* Action item:
Say how many lines in the records hold "from". Nothing but the number should be given.
────────────────────
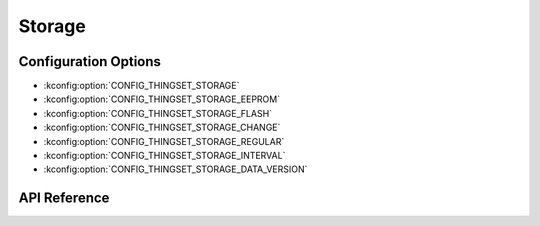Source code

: Storage
#######

Configuration Options
*********************

* :kconfig:option:`CONFIG_THINGSET_STORAGE`
* :kconfig:option:`CONFIG_THINGSET_STORAGE_EEPROM`
* :kconfig:option:`CONFIG_THINGSET_STORAGE_FLASH`
* :kconfig:option:`CONFIG_THINGSET_STORAGE_CHANGE`
* :kconfig:option:`CONFIG_THINGSET_STORAGE_REGULAR`
* :kconfig:option:`CONFIG_THINGSET_STORAGE_INTERVAL`
* :kconfig:option:`CONFIG_THINGSET_STORAGE_DATA_VERSION`

API Reference
*************

.. doxygenfile:: include/thingset/storage.h
   :project: app
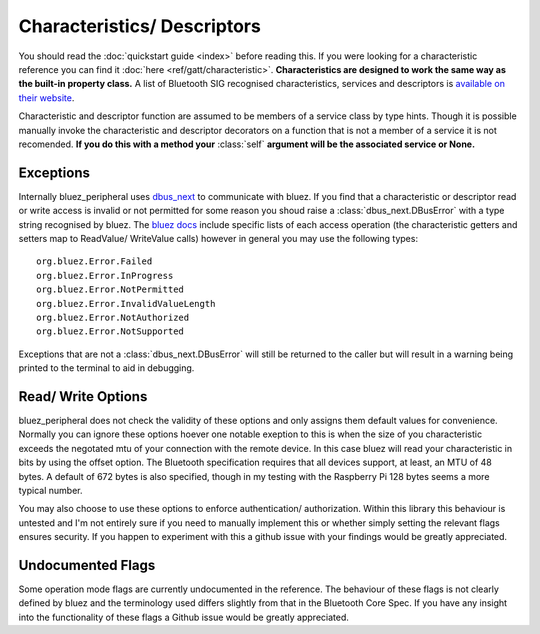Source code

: .. _characteristics_descriptors:

Characteristics/ Descriptors
============================

You should read the :doc:`quickstart guide <index>` before reading this. 
If you were looking for a characteristic reference you can find it :doc:`here <ref/gatt/characteristic>`. 
**Characteristics are designed to work the same way as the built-in property class.**
A list of Bluetooth SIG recognised characteristics, services and descriptors is 
`available on their website <https://btprodspecificationrefs.blob.core.windows.net/assigned-values/16-bit%20UUID%20Numbers%20Document.pdf>`_.

Characteristic and descriptor function are assumed to be members of a service class by type hints.
Though it is possible manually invoke the characteristic and descriptor decorators on a function that is not a member of a service it is not recomended.
**If you do this with a method your** :class:`self` **argument will be the associated service or None.**

Exceptions
----------

Internally bluez_peripheral uses `dbus_next <https://github.com/altdesktop/python-dbus-next/tree/master/dbus_next>`_ to communicate with bluez.
If you find that a characteristic or descriptor read or write access is invalid or not permitted for some reason you shoud raise a :class:`dbus_next.DBusError` with a type string recognised by bluez.
The `bluez docs <https://git.kernel.org/pub/scm/bluetooth/bluez.git/tree/doc/gatt-api.txt>`_ include specific lists 
of each access operation (the characteristic getters and setters map to ReadValue/ WriteValue calls) however in general you may use the following types::
    
    org.bluez.Error.Failed
    org.bluez.Error.InProgress
    org.bluez.Error.NotPermitted
    org.bluez.Error.InvalidValueLength
    org.bluez.Error.NotAuthorized
    org.bluez.Error.NotSupported

Exceptions that are not a :class:`dbus_next.DBusError` will still be returned to the caller but will result in a warning being printed to the terminal to aid in debugging.

Read/ Write Options
-------------------

bluez_peripheral does not check the validity of these options and only assigns them default values for convenience.
Normally you can ignore these options hoever one notable exeption to this is when the size of you characteristic exceeds the negotated mtu of your connection with the remote device.
In this case bluez will read your characteristic in bits by using the offset option.
The Bluetooth specification requires that all devices support, at least, an MTU of 48 bytes.
A default of 672 bytes is also specified, though in my testing with the Raspberry Pi 128 bytes seems a more typical number.

You may also choose to use these options to enforce authentication/ authorization.
Within this library this behaviour is untested and I'm not entirely sure if you need to manually implement this or whether simply setting the relevant flags ensures security. 
If you happen to experiment with this a github issue with your findings would be greatly appreciated.

Undocumented Flags
------------------

Some operation mode flags are currently undocumented in the reference.
The behaviour of these flags is not clearly defined by bluez and the terminology used differs slightly from that in the Bluetooth Core Spec.
If you have any insight into the functionality of these flags a Github issue would be greatly appreciated.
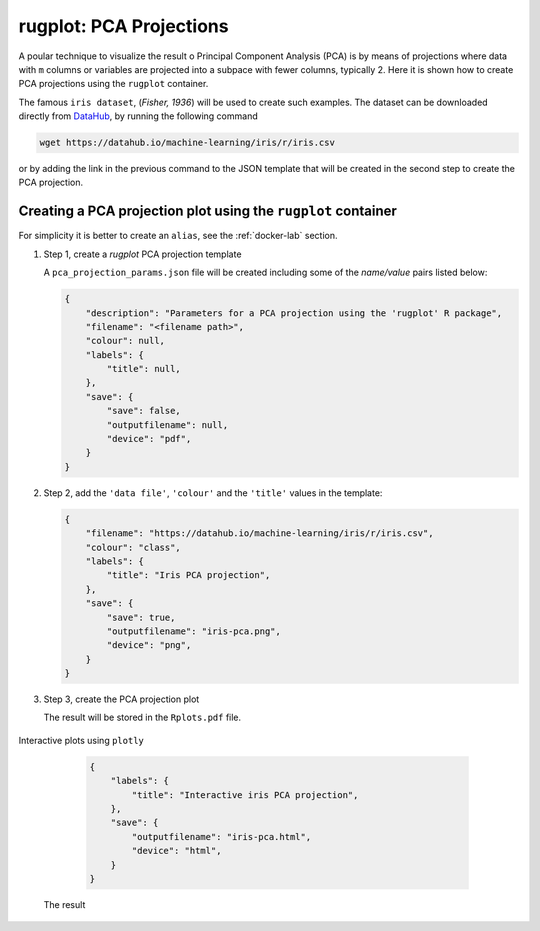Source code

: rugplot: PCA Projections
========================

A poular technique to visualize the result o Principal Component
Analysis (PCA) is by means of projections where data with ``m``
columns or variables are projected into a subpace with fewer columns,
typically 2. Here it is shown how to create PCA projections using the
``rugplot`` container.

The famous ``iris dataset``, (`Fisher, 1936`) will be used
to create such examples. The dataset can be downloaded directly from
`DataHub <https://datahub.io/machine-learning/iris>`_, by running
the following command

.. code-block:: console

   wget https://datahub.io/machine-learning/iris/r/iris.csv

or by adding the link in the previous command to the JSON template
that will be created in the second step to create the PCA projection.

Creating a PCA projection plot using the ``rugplot`` container
++++++++++++++++++++++++++++++++++++++++++++++++++++++++++++++

For simplicity it is better to create an ``alias``, see the
:ref:`docker-lab` section.

#. Step 1, create a `rugplot` PCA projection template

   .. tabs::

      .. tab:: alias

	 .. code-block:: console

	    rugplot template --plot pca

      .. tab:: raw command
	    
	 .. code-block:: console

	    docker run --rm -v "$PWD":/app/data -u $(id -u):$(id -g) venustiano/rugplot:0.1.0 \
	    template --plot pca 

   A ``pca_projection_params.json`` file will be created including some of
   the `name/value` pairs listed below:

   .. code-block:: json

      {
          "description": "Parameters for a PCA projection using the 'rugplot' R package",
	  "filename": "<filename path>",
	  "colour": null,
	  "labels": {
	      "title": null,
	  },
	  "save": {
              "save": false,
              "outputfilename": null,
              "device": "pdf",
	  }
      }

#. Step 2, add the ``'data file'``, ``'colour'`` and the
   ``'title'`` values in the template:

   .. code-block:: json

      {
	  "filename": "https://datahub.io/machine-learning/iris/r/iris.csv",
	  "colour": "class",
	  "labels": {
	      "title": "Iris PCA projection",
	  },
	  "save": {
              "save": true,
              "outputfilename": "iris-pca.png",
              "device": "png",
	  }
      }

#. Step 3, create the PCA projection plot

   .. tabs::

      .. tab:: alias

	 .. code-block:: console

	    rugplot --plot pca --file pca_projection_params.json

      .. tab:: raw command
   
	 .. code-block:: console

	    docker run --rm -v "$PWD":/app/data -u $(id -u):$(id -g) venustiano/rugplot:0.1.0 \
	    plot --plot pca --file pca_projection_params.json

   The result will be stored in the ``Rplots.pdf`` file.

   .. figure:: ../../_static/iris.csv-pca-20221027_210622.png
	       :height: 400
	       :alt: pca projection result


Interactive plots using ``plotly``

   .. code-block:: json

      {
	  "labels": {
	      "title": "Interactive iris PCA projection",
	  },
	  "save": {
              "outputfilename": "iris-pca.html",
              "device": "html",
	  }
      }

 The result

 .. raw:: html
	 
	 <iframe src="../../_static/iris.csv-pca-20221028_074618.html" height="400px" width="90%"></iframe>
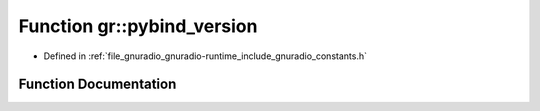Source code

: .. _exhale_function_namespacegr_1ac2bea2fce8c1d5bb6514d3646b0ceb55:

Function gr::pybind_version
===========================

- Defined in :ref:`file_gnuradio_gnuradio-runtime_include_gnuradio_constants.h`


Function Documentation
----------------------


.. doxygenfunction:: gr::pybind_version()
   :project: gnuradio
────────────────────
* Solution for this problem:
2